“Loverrr” marque la mue d’Human Family en manifeste indie dance incandescent, où la nostalgie 2010s se transforme en propulsion future.
Ils auraient pu rejouer la carte du souvenir. Capitaliser sur un passé glorieux, recycler une formule éprouvée. À la place, Emre Türkmen et Mikey Goldsworthy choisissent la fuite en avant. Human Family n’est pas un spin-off, c’est une désintoxication. “Loverrr” en est la première preuve tangible : une déclaration d’indépendance compressée en quatre minutes de sueur élégante.
Le morceau s’ouvre sur un motif filtré, presque French house dans l’ADN. On pense à ces boucles lumineuses qui tournent jusqu’à l’obsession, mais ici la texture est plus épaisse, plus émotionnelle.
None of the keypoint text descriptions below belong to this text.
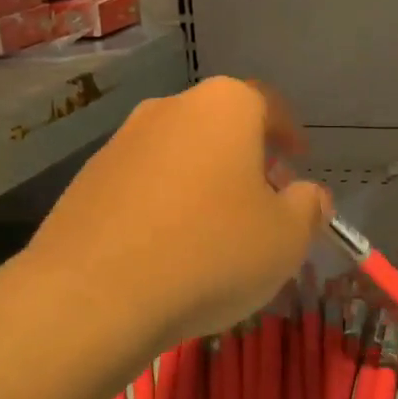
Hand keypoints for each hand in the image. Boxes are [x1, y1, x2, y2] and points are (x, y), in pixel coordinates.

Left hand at [23, 76, 329, 353]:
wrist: (93, 294)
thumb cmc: (210, 252)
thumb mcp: (286, 238)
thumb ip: (309, 208)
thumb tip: (310, 195)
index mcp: (225, 107)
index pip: (269, 105)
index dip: (290, 133)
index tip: (299, 159)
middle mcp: (170, 108)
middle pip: (221, 126)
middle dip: (247, 158)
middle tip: (262, 199)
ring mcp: (122, 141)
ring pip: (179, 153)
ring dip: (202, 180)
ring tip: (214, 229)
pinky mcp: (87, 178)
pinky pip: (143, 182)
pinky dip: (163, 202)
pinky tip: (166, 246)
La basse arrive comme un sourire en coin, souple, irrésistible. Puis le kick s’installe, régulier, prêt à faire lever les bras sans forcer.
Ce qui frappe, c’est le dosage entre euphorie et mélancolie. “Loverrr” n’est pas un simple banger. Il porte en lui une nostalgie subtile, une tension romantique qui rappelle que ces deux-là savent écrire des hooks qui touchent. La ligne vocale – répétitive, presque mantra – devient une incantation. On ne la subit pas, on s’y accroche.
La production évite le maximalisme. Pas de drop EDM surdimensionné. À la place, une montée progressive, organique, presque sensuelle. Les filtres s’ouvrent, les textures se densifient, et soudain le dancefloor semble respirer à l’unisson. Il y a du Bicep dans la pulsation, du Overmono dans la tension émotionnelle, mais Human Family garde sa signature pop dans la clarté mélodique.
Ce que j’aime particulièrement, c’est cette sensation de liberté retrouvée. “Loverrr” ne cherche pas à recréer un tube passé. Il cherche à créer un instant. Un moment collectif, moite, lumineux, où l’on oublie les algorithmes et les chiffres pour revenir à la connexion brute.
Human Family pose ici les bases d’un projet tourné vers l’avenir. Indie dance, filter house, electronica : les étiquettes importent peu. Ce qui compte, c’est l’élan.
Et avec “Loverrr”, l’élan est réel, sexy, euphorique. Une renaissance qui ne regarde plus en arrière, mais droit vers la piste, là où la nuit commence vraiment.